Nat Cell Biol. 2002 Apr;4(4):302-6. doi: 10.1038/ncb774.
Myosin is an actin-based molecular motor that constitutes a diverse superfamily. In contrast to conventional myosin, which binds to actin for only a short time during cross-bridge cycling, recent studies have demonstrated that class V myosin moves along actin filaments for a long distance without dissociating. This would make it suitable for supporting cargo movement in cells. Because myosin V has a two-headed structure with an expanded neck domain, it has been postulated to 'walk' along the 36-nm helical repeat of the actin filament, with one head attached to the actin and leading the other head to the neighbouring helical pitch. Here, we report that myosin IXb, a single-headed myosin, moves processively on actin filaments. Furthermore, we found that myosin IXb is a minus-end-directed motor. In addition to class VI myosin, this is the first myosin superfamily member identified that moves in the reverse direction. The processive movement of the single-headed myosin IXb cannot be explained by a 'hand-over-hand' mechanism. This suggests that an alternative mechanism must be operating for the processive movement of single-headed myosin IXb.

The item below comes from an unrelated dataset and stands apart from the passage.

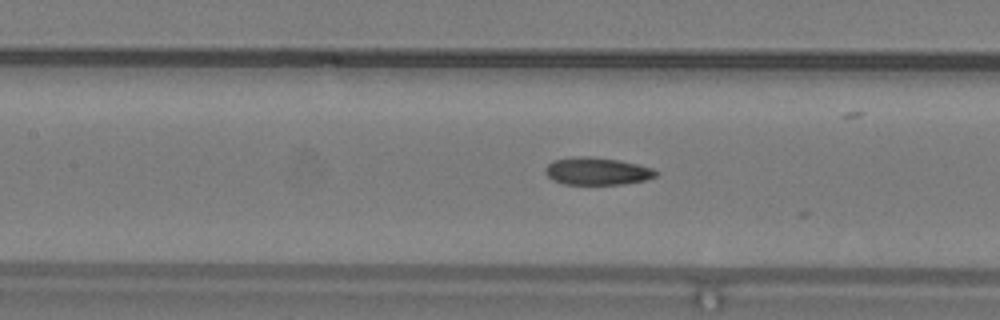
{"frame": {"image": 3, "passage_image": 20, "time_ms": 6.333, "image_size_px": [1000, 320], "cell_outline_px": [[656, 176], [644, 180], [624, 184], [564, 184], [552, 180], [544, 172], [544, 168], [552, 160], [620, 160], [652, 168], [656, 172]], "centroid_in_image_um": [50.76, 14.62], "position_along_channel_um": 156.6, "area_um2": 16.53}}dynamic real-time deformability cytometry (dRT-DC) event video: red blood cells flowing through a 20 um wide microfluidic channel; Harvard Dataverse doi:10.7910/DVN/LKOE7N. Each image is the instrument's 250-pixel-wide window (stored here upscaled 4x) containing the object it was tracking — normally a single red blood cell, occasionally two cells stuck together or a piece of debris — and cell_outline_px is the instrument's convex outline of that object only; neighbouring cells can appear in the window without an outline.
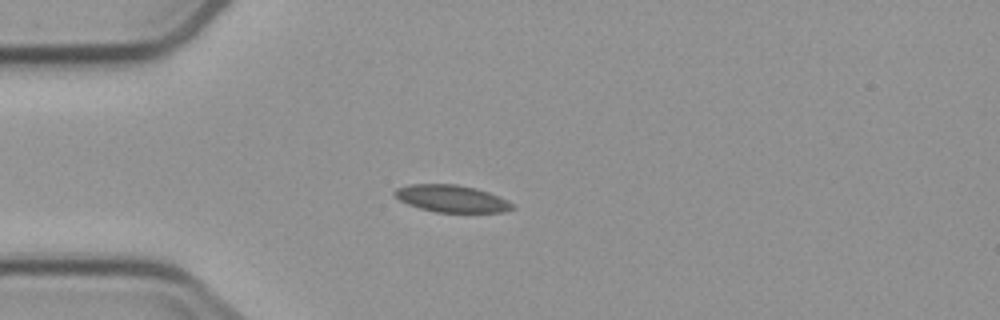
{"species": "common noctule bat (a hibernating species)", "species_latin": "Nyctalus noctula", "temperature_condition": "cold", "stored_images_in_passage": 5, "camera_frame_rate_fps": 3000, "um_per_image_px": 0.085, "animal": {"sex": "male", "body_mass_g": 23.1, "forearm_length_mm": 52.7}, "frame": {"image": 1, "passage_image": 3, "time_ms": 2.333, "image_size_px": [1000, 320], "cell_outline_px": [[516, 208], [504, 212], [436, 212], [420, 208], [408, 204], [400, 200], [392, 192], [396, 188], [408, 184], [456, 184], [476, 188], [488, 192], [508, 200]], "centroid_in_image_um": [38.39, 16.88], "position_along_channel_um": 46.6, "area_um2": 18.61}}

肌球蛋白是一种基于肌动蛋白的分子马达,构成了一个多样化的超家族。与传统肌球蛋白在横桥循环过程中仅短暂结合肌动蛋白不同,最近的研究表明,V类肌球蛋白可沿肌动蛋白丝长距离移动而不解离。这使其适合于支持细胞内的货物运输。由于肌球蛋白V具有双头结构且颈部结构域扩展,因此推测它沿着肌动蛋白丝的36纳米螺旋重复序列“行走”,一个头部附着在肌动蛋白上并引导另一个头部至相邻的螺旋间距。在此,我们报告单头肌球蛋白IXb可在肌动蛋白丝上持续移动。此外,我们发现肌球蛋白IXb是一种向负端移动的马达。除了VI类肌球蛋白外,这是首个被鉴定出向相反方向移动的肌球蛋白超家族成员。单头肌球蛋白IXb的持续移动无法用“手换手”机制来解释。这表明单头肌球蛋白IXb的持续移动必定存在另一种作用机制。